How Brushless DC Motors Work and How to Control One with Arduino

Overview

This video explains what a brushless DC motor is, how it differs from a traditional DC motor, and why it is widely used for lifting applications such as drones, cooling fans, drills, and more. It covers the rotor and stator arrangement, three phase windings, and the advantages of brushless designs, including reduced wear and higher efficiency.

It also introduces how a BLDC motor is controlled with an electronic speed controller using pulse width modulation, and how an Arduino can be used to send control signals. The guide also points out the difference between in-runner and outrunner designs and explains common winding configurations such as the delta (DLRK) winding.

Introduction to Brushless DC Motors

The video starts with an overview of brushless DC motors (BLDCs) and their role in delivering mechanical energy from electrical input. It highlights typical applications including drones for lift, PC cooling fans, CD drives, and battery-powered drills. The key distinction from brushed DC motors is that BLDCs have no brushes and the stator remains stationary while the rotor turns, resulting in less friction, higher efficiency, and longer life. The video also mentions in-runner versus outrunner configurations, noting that outrunners offer more torque and are more common in practical use.
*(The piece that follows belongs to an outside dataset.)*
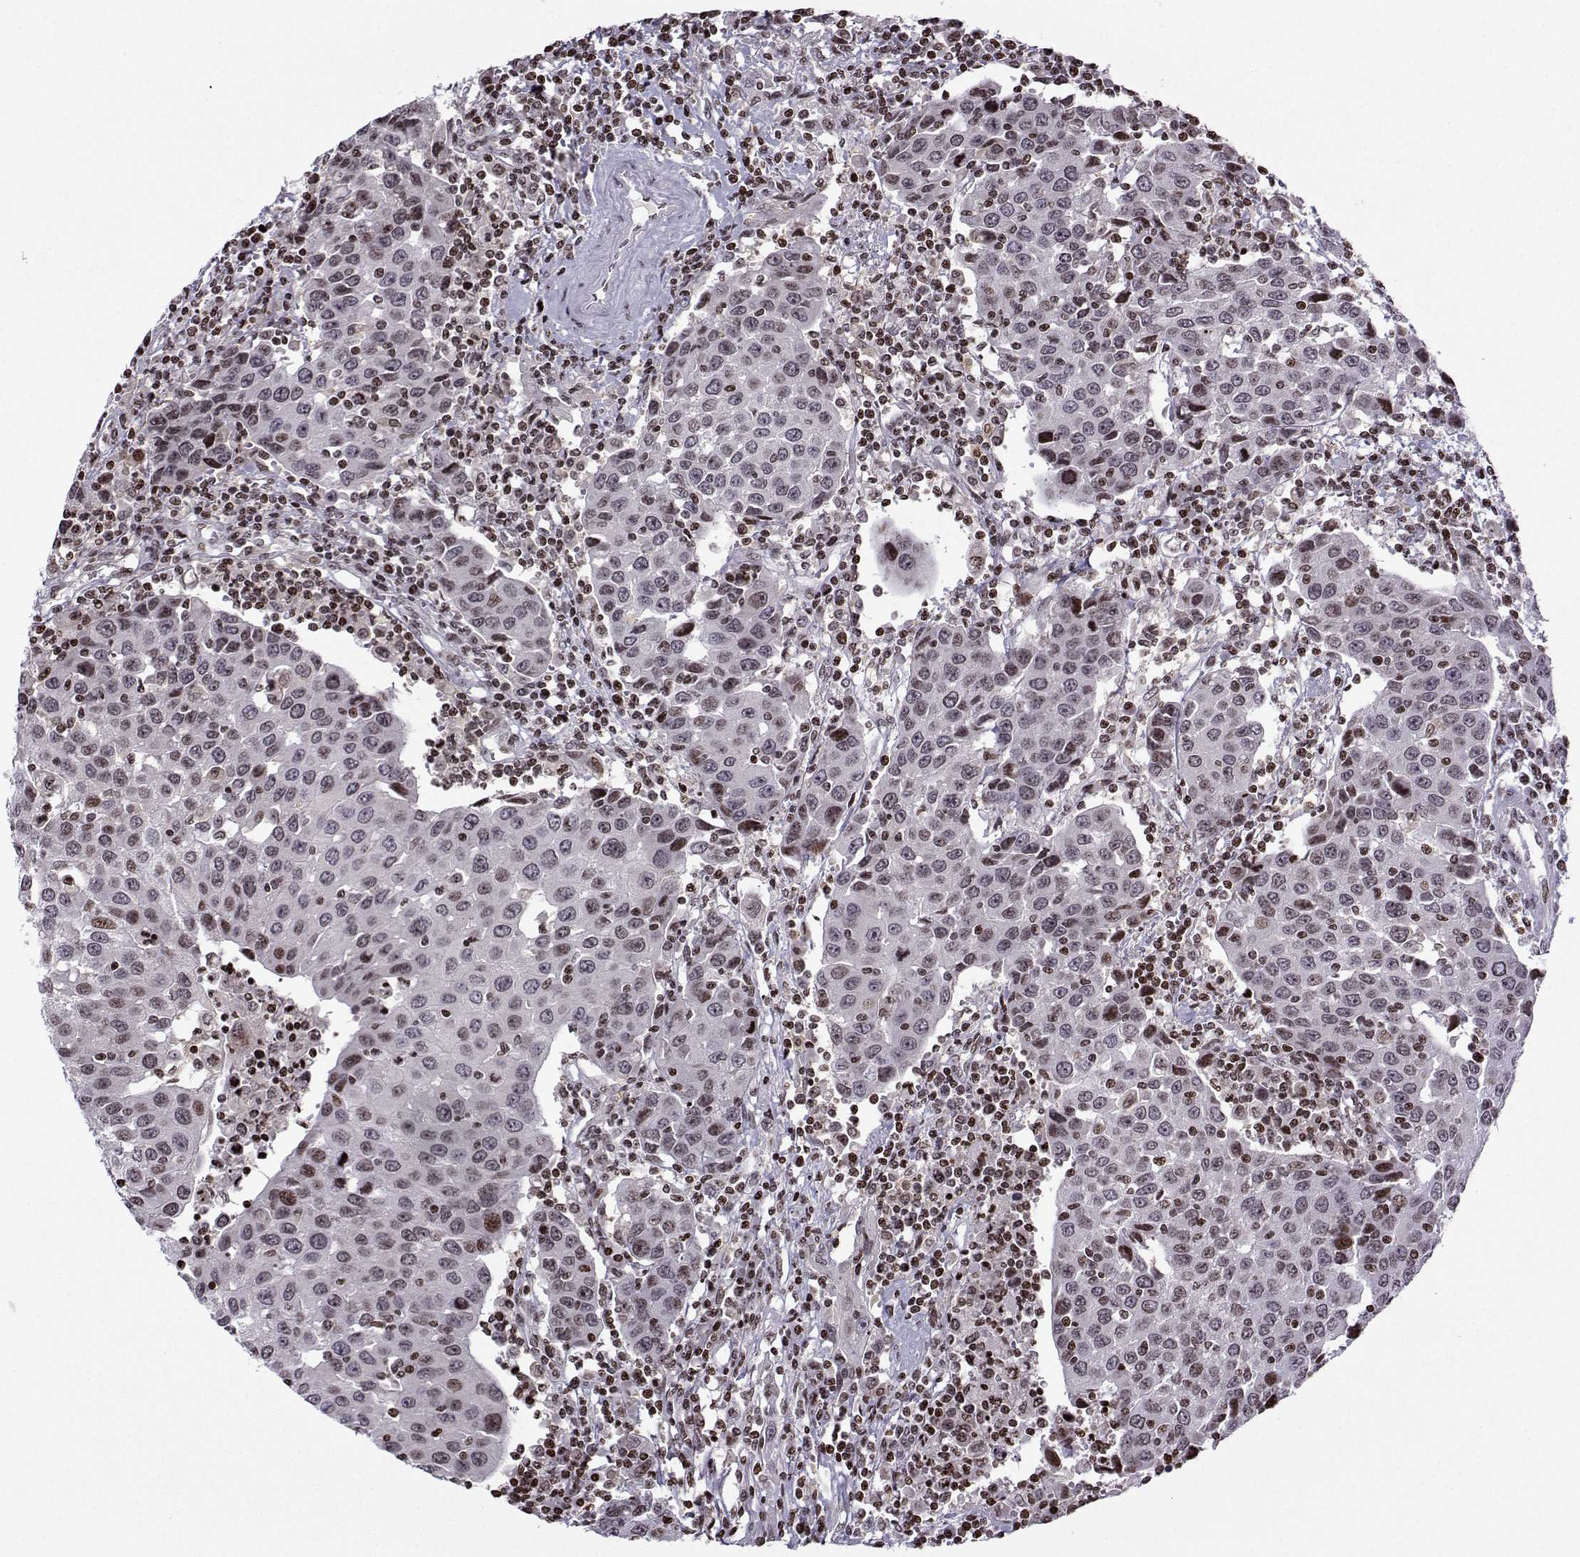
{"staining": {"intensity": "moderate", "quantity": "<25%", "location": "nuclear"}, "tissue": "urothelial cancer", "cell_type": "Tumor cells", "image_type": "cancer", "snomed": [{"axis": "morphology", "description": "Urothelial carcinoma, High grade"}, {"axis": "topography", "description": "Urinary bladder"}], "caption": "Immunohistochemical staining of urothelial cancer reveals moderate nuclear protein expression in about <25% of tumor cells.", "gene": "ZNF19", "patient": {"sex": "female", "age": 85}}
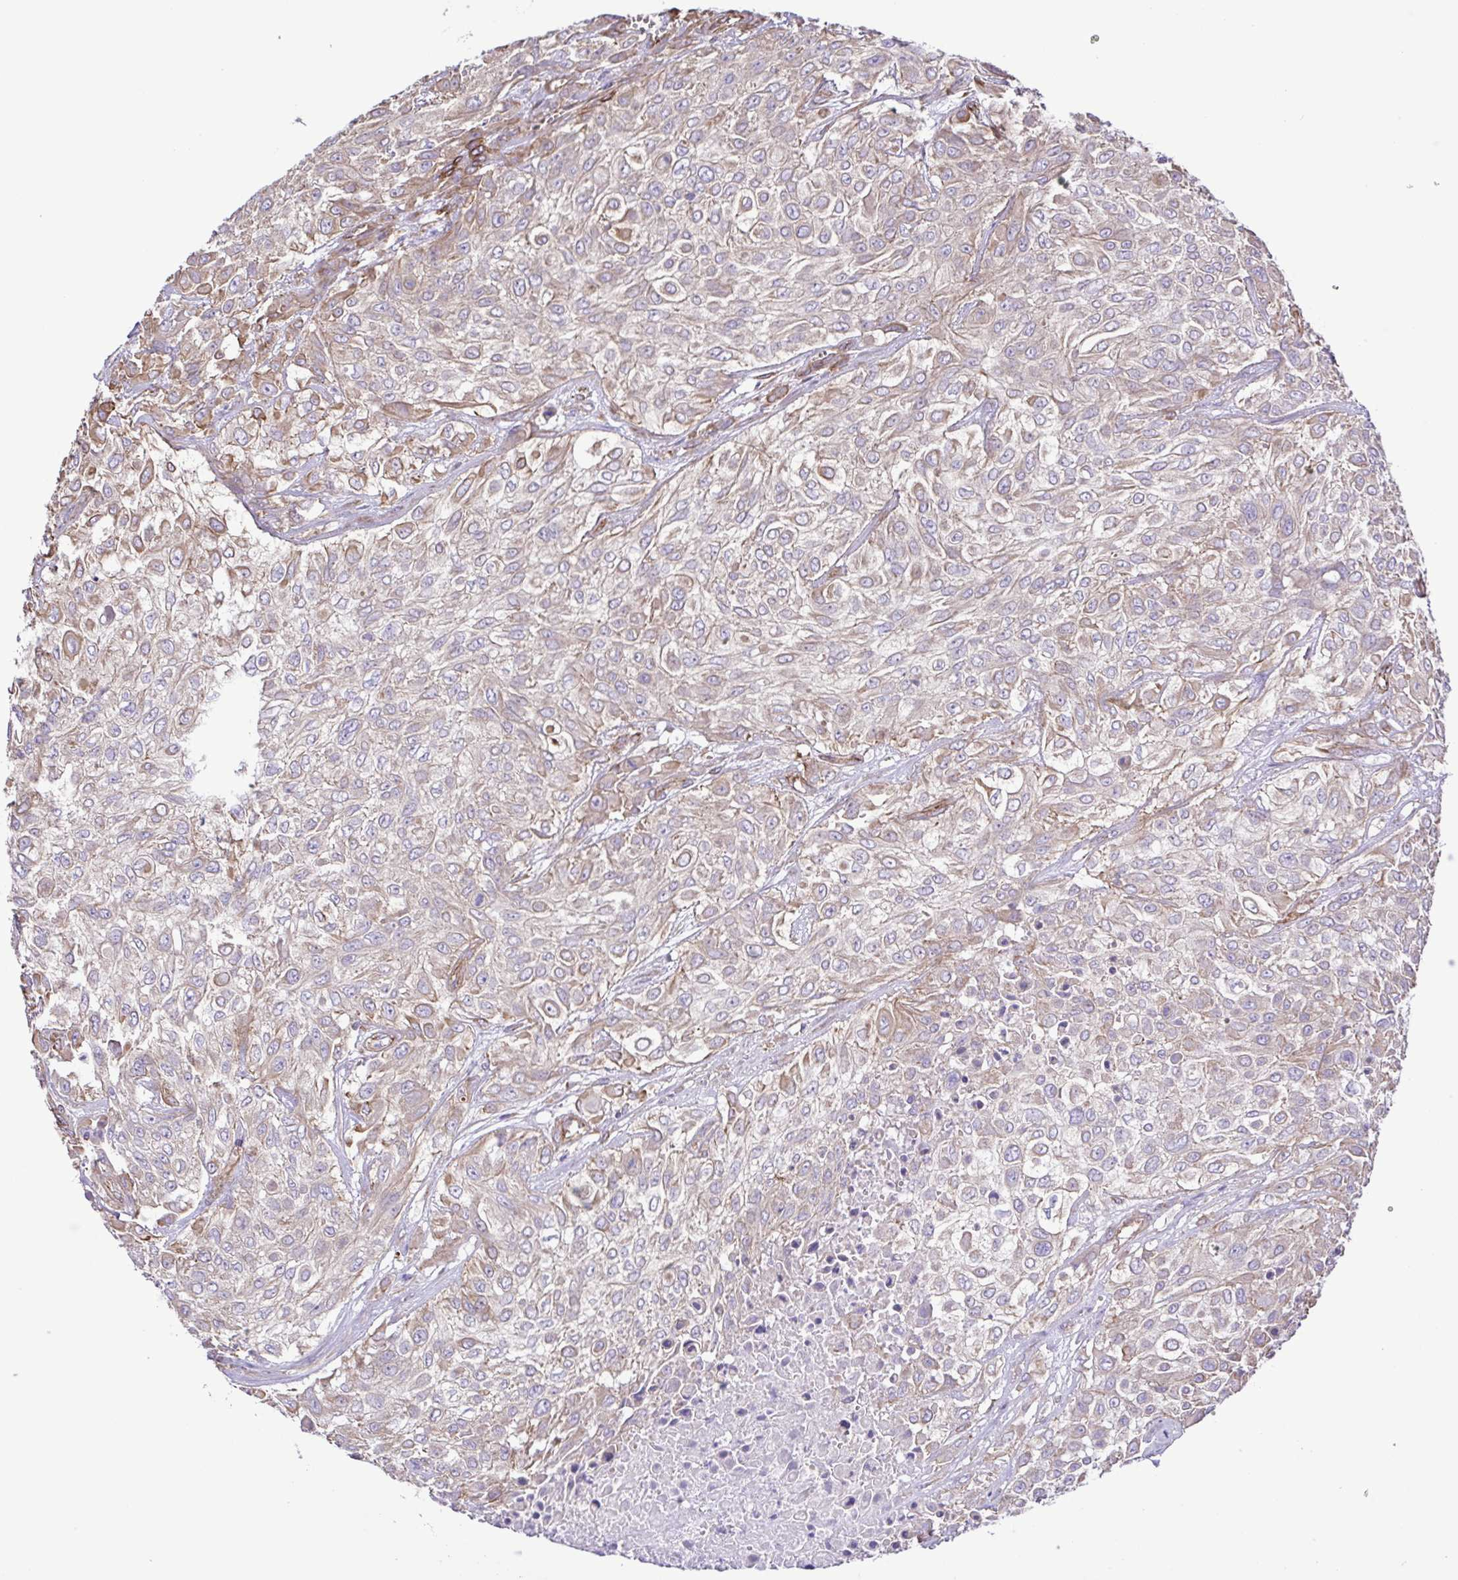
{"staining": {"intensity": "weak", "quantity": "<25%", "location": "cytoplasmic/membranous"}, "tissue": "urothelial cancer", "cell_type": "Tumor cells", "image_type": "cancer", "snomed": [{"axis": "morphology", "description": "Urothelial carcinoma, High grade"}, {"axis": "topography", "description": "Urinary bladder"}], "caption": "DAB immunohistochemical staining of human urothelial cancer reveals no significant expression in tumor cells.", "gene": "FLT1", "patient": {"sex": "male", "age": 57}}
Motor Anatomy and Configurations

The speaker breaks down components such as the three windings (phases) and three wires, the rotor with permanent magnets, and the stator with laminated iron teeth to reduce eddy currents. Heat dissipation is addressed through venting holes in the rotor and stator housings. The delta winding configuration (DLRK) is introduced as a common wiring method that leads to a delta connection and three phases. The relationship between magnets and coils, and how the rotor is driven to prevent alignment, is explained to illustrate continuous rotation.

Control Systems: ESCs and PWM

The video explains that BLDC motors require an electronic speed controller (ESC) to manage current flow to the windings. A main controller sends PWM signals to the ESC, which in turn drives six MOSFETs arranged as three pairs for the three phases. The coils energize in a controlled sequence to generate a rotating magnetic field, producing smooth rotation and precise speed control. The PWM period is described as about 20 milliseconds, corresponding to 50 Hz, with the duty cycle dictating motor speed. The back-emf method for rotor position sensing is discussed as a Hall sensor alternative in many hobby motors, and the ESC uses this information to time commutation.

Back-EMF Sensing and Position Tracking

Back electromotive force (back-EMF) is described as the voltage generated when magnets move past a non-energized coil. The ESC uses back-EMF patterns to determine rotor position and commutation timing when Hall sensors are absent. The video also contrasts Hall-effect sensors with back-EMF sensing, emphasizing the importance of position feedback for proper motor commutation.

Building a BLDC Control Circuit with Arduino

For a hands-on project, the video outlines the required components: a BLDC motor, a speed controller (ESC), an Arduino, a potentiometer, a power supply, and connecting wires. The motor connects to the ESC, the ESC signal wire connects to Arduino pin 9, and a 5-volt supply powers the Arduino and a breadboard rail. The potentiometer is wired across the rails with its center pin feeding an analog input on the Arduino. The guide mentions downloading sample Arduino code and describes the code structure, including using a servo library to drive the ESC and mapping the potentiometer reading to a 0 to 180 PWM range. The code ensures the ESC outputs a 1 to 2 millisecond PWM pulse to avoid stalling at maximum potentiometer input. After uploading the code and powering the ESC, the motor can be controlled by turning the potentiometer.

Practical Notes and Next Steps

The video emphasizes that different motor and ESC combinations exist, and that the described setup serves as an educational example for understanding how BLDC motors operate and how to control them with PWM. It also encourages viewers to explore related content on DC motor operation and Arduino-based projects for deeper learning, while noting that the tutorial focuses on fundamental concepts rather than a full production build.